Work to complete. For every item below, turn its text into a JSON list of strings with one string per line, and skip any blank lines.

Dataset entries:
☆ ☆ ☆ ☆ ☆

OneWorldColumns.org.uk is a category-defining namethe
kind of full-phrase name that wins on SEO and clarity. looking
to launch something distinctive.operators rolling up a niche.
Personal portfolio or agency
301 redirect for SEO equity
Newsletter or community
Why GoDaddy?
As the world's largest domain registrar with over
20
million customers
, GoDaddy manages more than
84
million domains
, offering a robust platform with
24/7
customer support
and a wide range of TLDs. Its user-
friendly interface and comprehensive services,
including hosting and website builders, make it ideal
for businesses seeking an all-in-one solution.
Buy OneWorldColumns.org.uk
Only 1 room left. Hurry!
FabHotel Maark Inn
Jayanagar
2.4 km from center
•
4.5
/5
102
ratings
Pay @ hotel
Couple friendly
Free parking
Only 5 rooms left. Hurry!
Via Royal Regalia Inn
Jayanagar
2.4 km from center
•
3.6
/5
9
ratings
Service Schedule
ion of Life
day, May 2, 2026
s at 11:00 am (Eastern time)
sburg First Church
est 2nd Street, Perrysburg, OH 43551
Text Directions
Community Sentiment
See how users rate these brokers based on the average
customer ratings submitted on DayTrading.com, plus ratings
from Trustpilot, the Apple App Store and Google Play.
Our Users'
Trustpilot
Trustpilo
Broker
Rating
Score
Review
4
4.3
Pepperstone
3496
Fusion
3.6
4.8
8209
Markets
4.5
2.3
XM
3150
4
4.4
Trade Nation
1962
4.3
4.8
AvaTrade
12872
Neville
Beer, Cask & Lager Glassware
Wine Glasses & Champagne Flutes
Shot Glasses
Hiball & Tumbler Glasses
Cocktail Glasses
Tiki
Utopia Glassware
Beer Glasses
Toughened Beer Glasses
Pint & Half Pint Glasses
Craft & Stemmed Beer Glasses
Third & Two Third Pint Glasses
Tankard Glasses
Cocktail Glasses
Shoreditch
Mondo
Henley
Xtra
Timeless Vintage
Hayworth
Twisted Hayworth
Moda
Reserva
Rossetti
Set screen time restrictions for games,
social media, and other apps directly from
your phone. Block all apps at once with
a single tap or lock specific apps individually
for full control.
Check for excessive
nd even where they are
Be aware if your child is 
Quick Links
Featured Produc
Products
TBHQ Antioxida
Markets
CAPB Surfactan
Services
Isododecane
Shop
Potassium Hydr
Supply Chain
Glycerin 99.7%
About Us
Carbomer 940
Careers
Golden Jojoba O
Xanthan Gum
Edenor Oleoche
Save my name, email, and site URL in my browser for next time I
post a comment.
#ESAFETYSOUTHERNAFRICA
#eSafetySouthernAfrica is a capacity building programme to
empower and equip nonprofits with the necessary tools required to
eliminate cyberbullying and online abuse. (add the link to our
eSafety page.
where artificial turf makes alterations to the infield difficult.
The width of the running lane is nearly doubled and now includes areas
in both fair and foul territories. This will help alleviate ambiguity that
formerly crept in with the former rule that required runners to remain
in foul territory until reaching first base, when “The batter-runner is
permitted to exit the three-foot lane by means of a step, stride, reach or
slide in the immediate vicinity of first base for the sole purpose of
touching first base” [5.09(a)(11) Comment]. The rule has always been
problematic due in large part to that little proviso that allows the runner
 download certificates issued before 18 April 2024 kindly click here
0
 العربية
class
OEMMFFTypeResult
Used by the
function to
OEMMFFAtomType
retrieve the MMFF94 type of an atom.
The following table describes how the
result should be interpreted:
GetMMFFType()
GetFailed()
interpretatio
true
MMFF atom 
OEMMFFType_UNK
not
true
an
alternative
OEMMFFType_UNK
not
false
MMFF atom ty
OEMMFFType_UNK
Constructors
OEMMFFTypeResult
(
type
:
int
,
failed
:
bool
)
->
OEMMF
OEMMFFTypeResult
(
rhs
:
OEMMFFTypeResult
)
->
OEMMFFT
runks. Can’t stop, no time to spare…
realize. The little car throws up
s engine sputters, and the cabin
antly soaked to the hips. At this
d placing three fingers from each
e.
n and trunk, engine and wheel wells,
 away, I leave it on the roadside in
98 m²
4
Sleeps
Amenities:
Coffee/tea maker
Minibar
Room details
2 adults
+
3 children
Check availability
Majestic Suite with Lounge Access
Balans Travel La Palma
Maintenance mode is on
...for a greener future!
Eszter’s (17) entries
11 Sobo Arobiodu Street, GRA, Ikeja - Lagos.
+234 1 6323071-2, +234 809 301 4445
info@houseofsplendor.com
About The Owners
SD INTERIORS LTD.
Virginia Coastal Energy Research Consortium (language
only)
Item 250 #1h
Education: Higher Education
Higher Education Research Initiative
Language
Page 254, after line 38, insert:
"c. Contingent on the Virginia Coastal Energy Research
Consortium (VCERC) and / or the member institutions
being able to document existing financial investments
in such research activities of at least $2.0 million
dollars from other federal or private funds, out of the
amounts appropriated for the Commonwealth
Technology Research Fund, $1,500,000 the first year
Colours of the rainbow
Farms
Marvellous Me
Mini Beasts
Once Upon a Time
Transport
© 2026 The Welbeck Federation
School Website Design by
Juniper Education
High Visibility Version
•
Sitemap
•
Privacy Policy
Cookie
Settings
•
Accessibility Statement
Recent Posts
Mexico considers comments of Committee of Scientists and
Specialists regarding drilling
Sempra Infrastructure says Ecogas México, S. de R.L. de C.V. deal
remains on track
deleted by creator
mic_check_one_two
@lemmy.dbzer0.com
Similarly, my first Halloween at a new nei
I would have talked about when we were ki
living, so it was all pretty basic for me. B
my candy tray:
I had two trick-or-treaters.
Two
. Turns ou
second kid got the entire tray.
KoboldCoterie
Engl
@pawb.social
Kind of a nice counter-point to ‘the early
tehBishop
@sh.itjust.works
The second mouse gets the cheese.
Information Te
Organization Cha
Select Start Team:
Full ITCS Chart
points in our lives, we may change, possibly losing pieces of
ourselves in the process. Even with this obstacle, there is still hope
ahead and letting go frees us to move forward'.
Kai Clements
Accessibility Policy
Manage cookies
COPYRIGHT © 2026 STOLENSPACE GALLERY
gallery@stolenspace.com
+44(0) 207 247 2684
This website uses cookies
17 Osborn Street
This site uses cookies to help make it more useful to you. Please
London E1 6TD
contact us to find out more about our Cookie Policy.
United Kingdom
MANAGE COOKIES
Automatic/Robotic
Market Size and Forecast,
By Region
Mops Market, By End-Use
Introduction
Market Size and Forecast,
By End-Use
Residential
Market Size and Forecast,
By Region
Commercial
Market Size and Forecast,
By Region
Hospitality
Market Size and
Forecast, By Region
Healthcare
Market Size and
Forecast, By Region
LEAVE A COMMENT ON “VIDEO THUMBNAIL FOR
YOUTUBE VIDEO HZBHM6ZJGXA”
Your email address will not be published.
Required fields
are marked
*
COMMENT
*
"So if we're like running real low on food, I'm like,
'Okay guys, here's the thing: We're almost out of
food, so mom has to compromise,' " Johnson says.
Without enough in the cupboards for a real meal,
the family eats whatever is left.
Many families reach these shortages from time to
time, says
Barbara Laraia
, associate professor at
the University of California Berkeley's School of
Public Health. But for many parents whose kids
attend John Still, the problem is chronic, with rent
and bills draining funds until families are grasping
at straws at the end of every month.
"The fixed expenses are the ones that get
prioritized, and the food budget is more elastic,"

☆ ☆ ☆ ☆ ☆

Answer section.
[
  "OneWorldColumns.org.uk is a category-defining namethe",
  "kind of full-phrase name that wins on SEO and clarity. looking",
  "to launch something distinctive.operators rolling up a niche.",
  "Personal portfolio or agency",
  "301 redirect for SEO equity",
  "Newsletter or community",
  "Why GoDaddy?",
  "As the world's largest domain registrar with over",
  "20",
  "million customers",
  ", GoDaddy manages more than",
  "84",
  "million domains",
  ", offering a robust platform with",
  "24/7",
  "customer support",
  "and a wide range of TLDs. Its user-",
  "friendly interface and comprehensive services,",
  "including hosting and website builders, make it ideal",
  "for businesses seeking an all-in-one solution.",
  "Buy OneWorldColumns.org.uk",
  "Only 1 room left. Hurry!",
  "FabHotel Maark Inn",
  "Jayanagar",
  "2.4 km from center",
  "•",
  "4.5",
  "/5",
  "102",
  "ratings",
  "Pay @ hotel",
  "Couple friendly",
  "Free parking",
  "Only 5 rooms left. Hurry!",
  "Via Royal Regalia Inn",
  "Jayanagar",
  "2.4 km from center",
  "•",
  "3.6",
  "/5",
  "9",
  "ratings",
  "Service Schedule",
  "ion of Life",
  "day, May 2, 2026",
  "s at 11:00 am (Eastern time)",
  "sburg First Church",
  "est 2nd Street, Perrysburg, OH 43551",
  "Text Directions",
  "Community Sentiment",
  "See how users rate these brokers based on the average",
  "customer ratings submitted on DayTrading.com, plus ratings",
  "from Trustpilot, the Apple App Store and Google Play.",
  "Our Users'",
  "Trustpilot",
  "Trustpilo",
  "Broker",
  "Rating",
  "Score",
  "Review",
  "4",
  "4.3",
  "Pepperstone",
  "3496",
  "Fusion",
  "3.6",
  "4.8",
  "8209",
  "Markets",
  "4.5",
  "2.3",
  "XM",
  "3150",
  "4",
  "4.4",
  "Trade Nation",
  "1962",
  "4.3",
  "4.8",
  "AvaTrade",
  "12872",
  "Neville",
  "Beer, Cask & Lager Glassware",
  "Wine Glasses & Champagne Flutes",
  "Shot Glasses",
  "Hiball & Tumbler Glasses",
  "Cocktail Glasses",
  "Tiki",
  "Utopia Glassware",
  "Beer Glasses",
  "Toughened Beer Glasses",
  "Pint & Half Pint Glasses",
  "Craft & Stemmed Beer Glasses",
  "Third & Two Third Pint Glasses",
  "Tankard Glasses",
  "Cocktail Glasses",
  "Shoreditch",
  "Mondo",
  "Henley",
  "Xtra",
  "Timeless Vintage",
  "Hayworth",
  "Twisted Hayworth",
  "Moda",
  "Reserva",
  "Rossetti",
  "Set screen time restrictions for games,",
  "social media, and other apps directly from",
  "your phone. Block all apps at once with",
  "a single tap or lock specific apps individually",
  "for full control.",
  "Check for excessive",
  "nd even where they are",
  "Be aware if your child is ",
  "Quick Links",
  "Featured Produc",
  "Products",
  "TBHQ Antioxida",
  "Markets",
  "CAPB Surfactan",
  "Services",
  "Isododecane",
  "Shop",
  "Potassium Hydr",
  "Supply Chain",
  "Glycerin 99.7%",
  "About Us",
  "Carbomer 940",
  "Careers",
  "Golden Jojoba O",
  "Xanthan Gum",
  "Edenor Oleoche",
  "Save my name, email, and site URL in my browser for next time I",
  "post a comment.",
  "#ESAFETYSOUTHERNAFRICA",
  "#eSafetySouthernAfrica is a capacity building programme to",
  "empower and equip nonprofits with the necessary tools required to",
  "eliminate cyberbullying and online abuse. (add the link to our",
  "eSafety page.",
  "where artificial turf makes alterations to the infield difficult.",
  "The width of the running lane is nearly doubled and now includes areas",
  "in both fair and foul territories. This will help alleviate ambiguity that",
  "formerly crept in with the former rule that required runners to remain",
  "in foul territory until reaching first base, when “The batter-runner is",
  "permitted to exit the three-foot lane by means of a step, stride, reach or",
  "slide in the immediate vicinity of first base for the sole purpose of",
  "touching first base” [5.09(a)(11) Comment]. The rule has always been",
  "problematic due in large part to that little proviso that allows the runner",
  " download certificates issued before 18 April 2024 kindly click here",
  "0",
  " العربية",
  "class",
  "OEMMFFTypeResult",
  "Used by the",
  "function to",
  "OEMMFFAtomType",
  "retrieve the MMFF94 type of an atom.",
  "The following table describes how the",
  "result should be interpreted:",
  "GetMMFFType()",
  "GetFailed()",
  "interpretatio",
  "true",
  "MMFF atom ",
  "OEMMFFType_UNK",
  "not",
  "true",
  "an",
  "alternative",
  "OEMMFFType_UNK",
  "not",
  "false",
  "MMFF atom ty",
  "OEMMFFType_UNK",
  "Constructors",
  "OEMMFFTypeResult",
  "(",
  "type",
  ":",
  "int",
  ",",
  "failed",
  ":",
  "bool",
  ")",
  "->",
  "OEMMF",
  "OEMMFFTypeResult",
  "(",
  "rhs",
  ":",
  "OEMMFFTypeResult",
  ")",
  "->",
  "OEMMFFT",
  "runks. Can’t stop, no time to spare…",
  "realize. The little car throws up",
  "s engine sputters, and the cabin",
  "antly soaked to the hips. At this",
  "d placing three fingers from each",
  "e.",
  "n and trunk, engine and wheel wells,",
  " away, I leave it on the roadside in",
  "98 m²",
  "4",
  "Sleeps",
  "Amenities:",
  "Coffee/tea maker",
  "Minibar",
  "Room details",
  "2 adults",
  "+",
  "3 children",
  "Check availability",
  "Majestic Suite with Lounge Access",
  "Balans Travel La Palma",
  "Maintenance mode is on",
  "...for a greener future!",
  "Eszter’s (17) entries",
  "11 Sobo Arobiodu Street, GRA, Ikeja - Lagos.",
  "+234 1 6323071-2, +234 809 301 4445",
  "info@houseofsplendor.com",
  "About The Owners",
  "SD INTERIORS LTD.",
  "Virginia Coastal Energy Research Consortium (language",
  "only)",
  "Item 250 #1h",
  "Education: Higher Education",
  "Higher Education Research Initiative",
  "Language",
  "Page 254, after line 38, insert:",
  "\"c. Contingent on the Virginia Coastal Energy Research",
  "Consortium (VCERC) and / or the member institutions",
  "being able to document existing financial investments",
  "in such research activities of at least $2.0 million",
  "dollars from other federal or private funds, out of the",
  "amounts appropriated for the Commonwealth",
  "Technology Research Fund, $1,500,000 the first year",
  "Colours of the rainbow",
  "Farms",
  "Marvellous Me",
  "Mini Beasts",
  "Once Upon a Time",
  "Transport",
  "© 2026 The Welbeck Federation",
  "School Website Design by",
  "Juniper Education",
  "High Visibility Version",
  "•",
  "Sitemap",
  "•",
  "Privacy Policy",
  "Cookie",
  "Settings",
  "•",
  "Accessibility Statement",
  "Recent Posts",
  "Mexico considers comments of Committee of Scientists and",
  "Specialists regarding drilling",
  "Sempra Infrastructure says Ecogas México, S. de R.L. de C.V. deal",
  "remains on track",
  "deleted by creator",
  "mic_check_one_two",
  "@lemmy.dbzer0.com",
  "Similarly, my first Halloween at a new nei",
  "I would have talked about when we were ki",
  "living, so it was all pretty basic for me. B",
  "my candy tray:",
  "I had two trick-or-treaters.",
  "Two",
  ". Turns ou",
  "second kid got the entire tray.",
  "KoboldCoterie",
  "Engl",
  "@pawb.social",
  "Kind of a nice counter-point to ‘the early",
  "tehBishop",
  "@sh.itjust.works",
  "The second mouse gets the cheese.",
  "Information Te",
  "Organization Cha",
  "Select Start Team:",
  "Full ITCS Chart",
  "points in our lives, we may change, possibly losing pieces of",
  "ourselves in the process. Even with this obstacle, there is still hope",
  "ahead and letting go frees us to move forward'.",
  "Kai Clements",
  "Accessibility Policy",
  "Manage cookies",
  "COPYRIGHT © 2026 STOLENSPACE GALLERY",
  "gallery@stolenspace.com",
  "+44(0) 207 247 2684",
  "This website uses cookies",
  "17 Osborn Street",
  "This site uses cookies to help make it more useful to you. Please",
  "London E1 6TD",
  "contact us to find out more about our Cookie Policy.",
  "United Kingdom",
  "MANAGE COOKIES",
  "Automatic/Robotic",
  "Market Size and Forecast,",
  "By Region",
  "Mops Market, By End-Use",
  "Introduction",
  "Market Size and Forecast,",
  "By End-Use",
  "Residential",
  "Market Size and Forecast,",
  "By Region",
  "Commercial",
  "Market Size and Forecast,",
  "By Region",
  "Hospitality",
  "Market Size and",
  "Forecast, By Region",
  "Healthcare",
  "Market Size and",
  "Forecast, By Region",
  "LEAVE A COMMENT ON “VIDEO THUMBNAIL FOR",
  "YOUTUBE VIDEO HZBHM6ZJGXA”",
  "Your email address will not be published.",
  "Required fields",
  "are marked",
  "*",
  "COMMENT",
  "*",
  "\"So if we're like running real low on food, I'm like,",
  "'Okay guys, here's the thing: We're almost out of",
  "food, so mom has to compromise,' \" Johnson says.",
  "Without enough in the cupboards for a real meal,",
  "the family eats whatever is left.",
  "Many families reach these shortages from time to",
  "time, says",
  "Barbara Laraia",
  ", associate professor at",
  "the University of California Berkeley's School of",
  "Public Health. But for many parents whose kids",
  "attend John Still, the problem is chronic, with rent",
  "and bills draining funds until families are grasping",
  "at straws at the end of every month.",
  "\"The fixed expenses are the ones that get",
  "prioritized, and the food budget is more elastic,\""
]